The current consensus is that long-acting growth hormone (LAGH) is a meaningful once-weekly alternative to daily recombinant human growth hormone for children with growth hormone deficiency, with phase 3 trials showing non-inferior efficacy and similar short-term safety, while guidelines and best-practice use are still evolving.[1][2]
The main clinical message from the attached sources is not that weekly therapy is universally better, but that it may be most useful when the main barrier to success is adherence to daily injections. The sources repeatedly emphasize patient selection as critical.[3]
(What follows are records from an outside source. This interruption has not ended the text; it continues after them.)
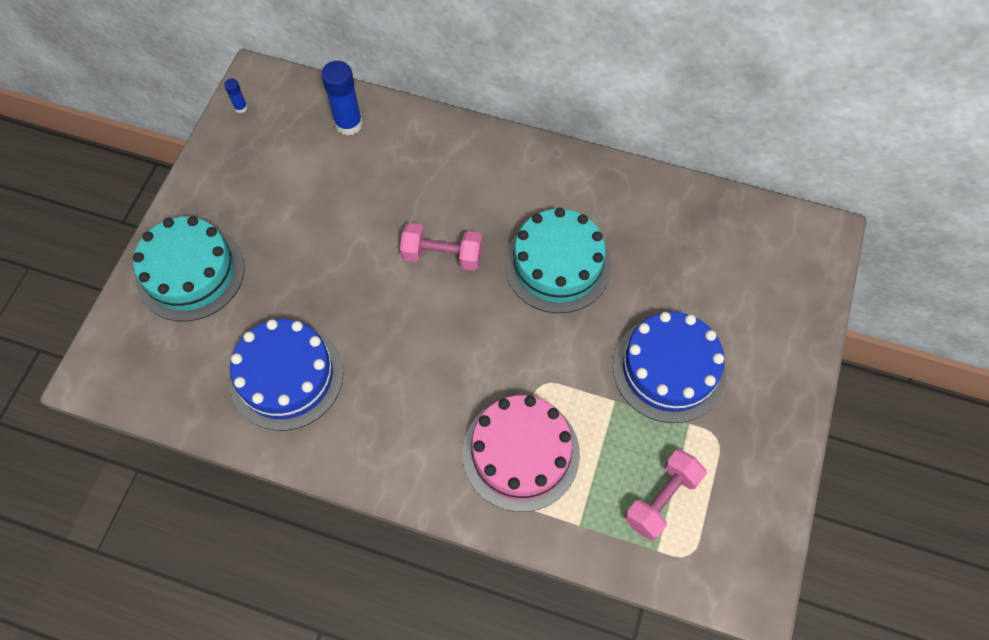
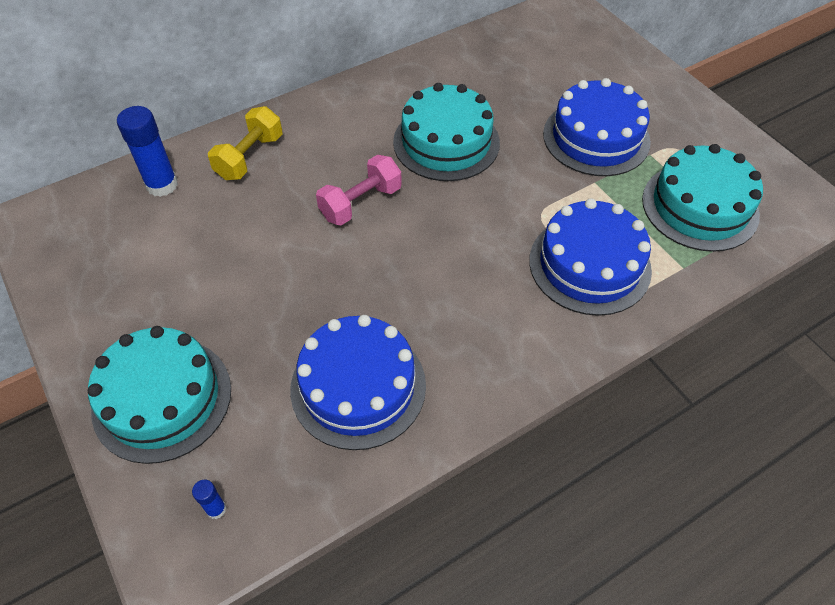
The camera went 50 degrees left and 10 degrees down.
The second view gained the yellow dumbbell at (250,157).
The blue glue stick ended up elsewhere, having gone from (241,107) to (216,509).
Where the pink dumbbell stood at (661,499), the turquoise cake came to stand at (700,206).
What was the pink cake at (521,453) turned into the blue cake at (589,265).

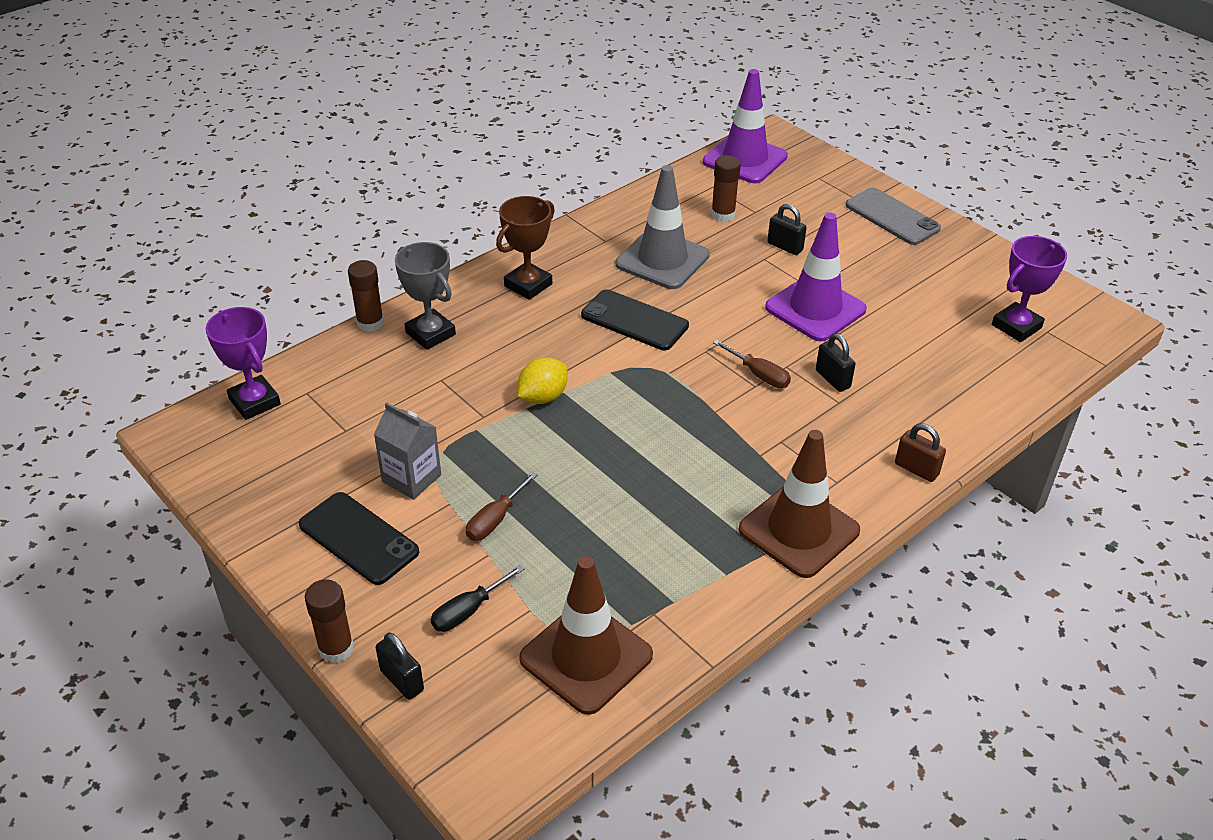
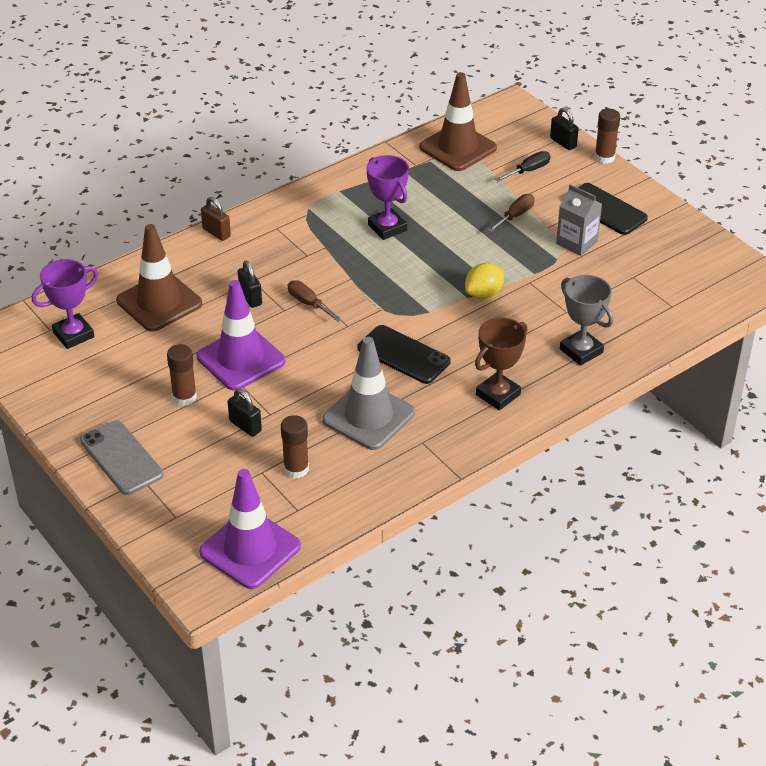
The camera went 175 degrees left and 0 degrees up.
The purple trophy ended up elsewhere, having gone from (255,402) to (387,228).
The brown glue stick ended up elsewhere, having gone from (370,323) to (184,397).
The brown traffic cone ended up elsewhere, having gone from (798,530) to (159,302).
The attached sources support a pragmatic view: LAGH can reduce treatment burden and may improve real-world adherence, which is clinically important because growth hormone therapy depends on sustained use over time.[7]
The biggest limitations are long-term rather than short-term. The sources agree that trial data are encouraging, but they also stress that more research and real-world follow-up are still needed to define long-term efficacy, broader safety, and durability of benefit after the trial setting.[12][13]
A central concern is the weekly exposure profile itself. Weekly dosing creates a non-physiological growth hormone pattern because it lacks pulsatile secretion and produces weekly rather than daily peaks, and the long-term implications of that altered exposure remain uncertain.[14][15]
In children with growth hormone deficiency, LAGH is best viewed as a targeted adherence solution for selected patients who are unlikely to do well with daily injections, rather than a universally preferred option. The evidence supports short-term efficacy and acceptable safety, but long-term efficacy, long-term safety, real-world follow-up, and the implications of weekly non-physiological exposure remain important evidence gaps.[21][22][23][24]